● SELECTED TEXT:
# Seattle area retired racer needs home



## Pudge (Apr 24, 2008)

Hello everyone, I reluctantly post this as I am very attached to my little friend Pudge. I rescued him from a hawk attack about a year ago. He was basically dazed and sore but not seriously injured. He had racer bands and after contacting his owner we agreed that he would not be a good racer anymore. He stayed with me, living in my garage jewelry studio and is really a nice healthy bird. He loves a beanie baby, has a flower pot for a nest, likes to fly around, pick up Q-tips and pieces of the jewelry I make and all the other eccentric things that silly pigeons do. I need to look for a home for him now since he can no longer live in the studio ( too many dangerous things) and I have no other place for him to go. Please help.


----------



## FloridaLuv (Dec 19, 2008)

● EXERCISE INSTRUCTIONS:
Answer these questions from the forum post about Pudge:
1. What did the poster rescue Pudge from?
2. What does Pudge have for a nest?
3. Why can Pudge no longer live in the studio?

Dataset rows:
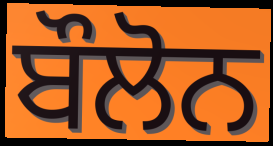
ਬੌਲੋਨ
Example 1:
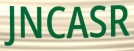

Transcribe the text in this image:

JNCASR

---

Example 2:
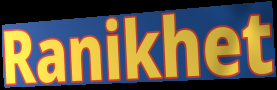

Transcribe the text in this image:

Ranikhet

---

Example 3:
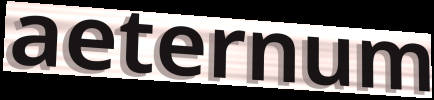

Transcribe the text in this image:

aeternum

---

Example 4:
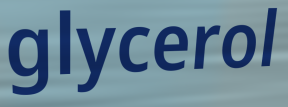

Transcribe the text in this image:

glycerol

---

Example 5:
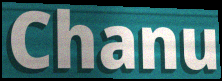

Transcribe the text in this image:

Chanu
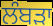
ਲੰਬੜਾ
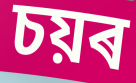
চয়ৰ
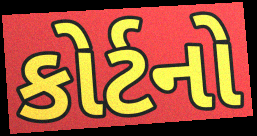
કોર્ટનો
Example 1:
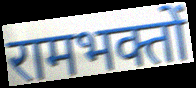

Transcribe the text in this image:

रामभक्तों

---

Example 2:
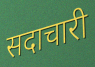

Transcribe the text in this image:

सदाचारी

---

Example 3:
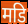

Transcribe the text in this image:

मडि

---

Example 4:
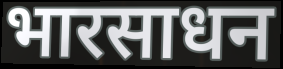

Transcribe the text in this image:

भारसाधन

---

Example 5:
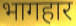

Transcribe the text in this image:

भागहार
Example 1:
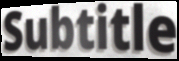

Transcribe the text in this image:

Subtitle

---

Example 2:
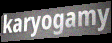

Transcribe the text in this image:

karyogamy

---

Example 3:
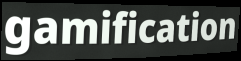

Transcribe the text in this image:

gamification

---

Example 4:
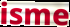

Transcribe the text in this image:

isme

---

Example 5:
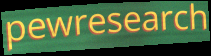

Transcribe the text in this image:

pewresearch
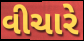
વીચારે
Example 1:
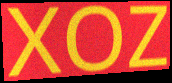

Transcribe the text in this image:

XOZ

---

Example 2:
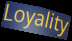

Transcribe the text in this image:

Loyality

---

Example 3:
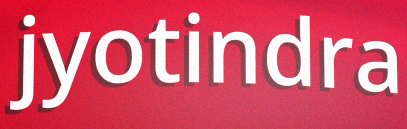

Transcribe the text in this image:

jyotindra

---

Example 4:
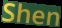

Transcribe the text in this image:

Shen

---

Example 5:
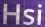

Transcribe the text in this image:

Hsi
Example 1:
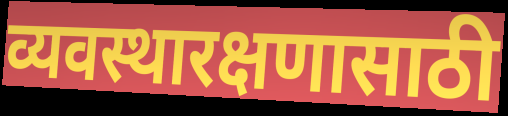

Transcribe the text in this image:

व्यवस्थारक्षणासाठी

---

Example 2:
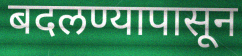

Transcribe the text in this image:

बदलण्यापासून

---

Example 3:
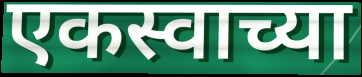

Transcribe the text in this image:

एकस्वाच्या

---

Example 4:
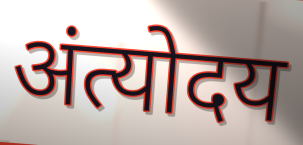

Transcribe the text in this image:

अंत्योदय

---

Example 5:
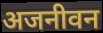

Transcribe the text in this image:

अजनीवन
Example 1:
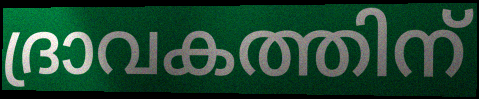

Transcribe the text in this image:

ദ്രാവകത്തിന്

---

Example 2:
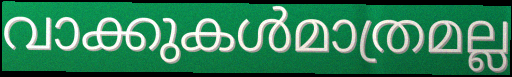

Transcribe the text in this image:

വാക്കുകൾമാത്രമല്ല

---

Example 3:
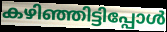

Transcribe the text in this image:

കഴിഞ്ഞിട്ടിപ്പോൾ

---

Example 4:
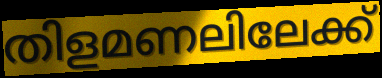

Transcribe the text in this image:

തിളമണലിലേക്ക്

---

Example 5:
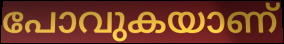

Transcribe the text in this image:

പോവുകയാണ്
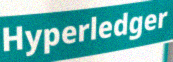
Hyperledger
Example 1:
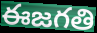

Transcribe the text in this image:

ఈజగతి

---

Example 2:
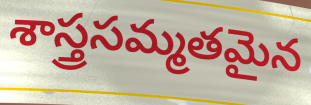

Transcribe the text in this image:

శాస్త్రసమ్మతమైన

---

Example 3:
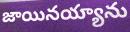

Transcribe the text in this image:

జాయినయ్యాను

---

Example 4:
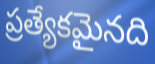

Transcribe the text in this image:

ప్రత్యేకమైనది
---
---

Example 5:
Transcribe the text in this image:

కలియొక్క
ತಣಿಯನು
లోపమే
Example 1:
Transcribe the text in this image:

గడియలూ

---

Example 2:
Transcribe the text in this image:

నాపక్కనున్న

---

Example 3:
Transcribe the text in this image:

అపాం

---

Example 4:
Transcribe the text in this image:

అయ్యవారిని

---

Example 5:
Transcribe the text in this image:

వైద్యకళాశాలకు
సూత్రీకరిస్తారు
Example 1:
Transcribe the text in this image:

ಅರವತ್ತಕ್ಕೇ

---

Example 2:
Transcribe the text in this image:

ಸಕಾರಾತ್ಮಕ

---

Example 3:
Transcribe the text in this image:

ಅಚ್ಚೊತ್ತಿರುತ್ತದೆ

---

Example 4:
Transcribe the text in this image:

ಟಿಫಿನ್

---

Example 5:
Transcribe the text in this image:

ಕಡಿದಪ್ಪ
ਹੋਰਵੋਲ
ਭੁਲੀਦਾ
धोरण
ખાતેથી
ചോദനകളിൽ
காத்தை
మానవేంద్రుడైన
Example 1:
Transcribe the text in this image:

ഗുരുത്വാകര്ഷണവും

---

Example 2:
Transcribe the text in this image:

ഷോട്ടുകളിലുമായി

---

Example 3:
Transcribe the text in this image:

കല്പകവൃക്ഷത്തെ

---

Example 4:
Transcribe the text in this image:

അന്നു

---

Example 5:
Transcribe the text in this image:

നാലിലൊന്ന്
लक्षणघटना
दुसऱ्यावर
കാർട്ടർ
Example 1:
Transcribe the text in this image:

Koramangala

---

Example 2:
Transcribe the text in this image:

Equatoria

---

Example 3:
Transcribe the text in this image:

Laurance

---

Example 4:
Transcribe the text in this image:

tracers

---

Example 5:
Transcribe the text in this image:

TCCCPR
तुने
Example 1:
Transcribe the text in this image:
==
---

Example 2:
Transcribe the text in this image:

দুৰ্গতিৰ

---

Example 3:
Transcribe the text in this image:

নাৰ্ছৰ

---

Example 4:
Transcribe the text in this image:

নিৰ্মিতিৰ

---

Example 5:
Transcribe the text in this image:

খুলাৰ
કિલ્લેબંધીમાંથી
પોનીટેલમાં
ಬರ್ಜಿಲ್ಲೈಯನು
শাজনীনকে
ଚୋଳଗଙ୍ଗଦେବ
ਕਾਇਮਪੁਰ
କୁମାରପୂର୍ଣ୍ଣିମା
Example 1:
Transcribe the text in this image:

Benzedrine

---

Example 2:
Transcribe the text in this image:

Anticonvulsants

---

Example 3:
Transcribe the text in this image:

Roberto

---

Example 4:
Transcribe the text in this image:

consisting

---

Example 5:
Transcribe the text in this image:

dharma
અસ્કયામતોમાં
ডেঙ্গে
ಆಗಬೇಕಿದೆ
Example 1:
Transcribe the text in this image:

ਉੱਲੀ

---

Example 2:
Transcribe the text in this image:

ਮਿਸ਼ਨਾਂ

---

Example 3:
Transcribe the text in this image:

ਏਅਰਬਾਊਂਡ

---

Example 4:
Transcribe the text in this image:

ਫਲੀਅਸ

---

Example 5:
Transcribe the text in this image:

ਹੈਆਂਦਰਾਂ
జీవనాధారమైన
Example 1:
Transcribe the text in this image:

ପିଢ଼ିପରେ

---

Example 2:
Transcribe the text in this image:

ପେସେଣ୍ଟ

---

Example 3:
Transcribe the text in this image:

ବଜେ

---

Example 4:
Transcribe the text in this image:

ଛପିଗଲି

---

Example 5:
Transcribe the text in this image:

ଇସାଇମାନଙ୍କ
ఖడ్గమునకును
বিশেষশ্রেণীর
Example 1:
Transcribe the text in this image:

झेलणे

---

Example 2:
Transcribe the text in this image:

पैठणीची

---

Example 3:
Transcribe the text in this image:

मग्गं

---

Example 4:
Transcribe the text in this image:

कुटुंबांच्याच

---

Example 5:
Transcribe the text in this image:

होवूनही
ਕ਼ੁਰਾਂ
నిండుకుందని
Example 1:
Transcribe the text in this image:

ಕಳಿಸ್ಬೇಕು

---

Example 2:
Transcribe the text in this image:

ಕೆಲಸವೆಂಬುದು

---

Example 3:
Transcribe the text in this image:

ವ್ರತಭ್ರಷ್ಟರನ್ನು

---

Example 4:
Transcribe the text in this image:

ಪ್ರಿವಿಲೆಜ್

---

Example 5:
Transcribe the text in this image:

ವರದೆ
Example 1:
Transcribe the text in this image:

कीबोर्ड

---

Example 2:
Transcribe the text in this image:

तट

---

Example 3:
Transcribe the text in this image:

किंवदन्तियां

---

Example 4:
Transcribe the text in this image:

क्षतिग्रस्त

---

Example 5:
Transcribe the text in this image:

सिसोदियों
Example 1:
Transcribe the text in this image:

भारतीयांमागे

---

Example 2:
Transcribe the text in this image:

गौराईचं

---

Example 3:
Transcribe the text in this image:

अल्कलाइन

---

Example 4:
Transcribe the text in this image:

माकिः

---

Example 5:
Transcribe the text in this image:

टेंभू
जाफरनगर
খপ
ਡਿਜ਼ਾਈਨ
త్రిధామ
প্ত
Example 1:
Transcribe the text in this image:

● SOLUTION TO THIS EXERCISE:
1. A hawk attack.
2. A flower pot.
3. There are too many dangerous things in it.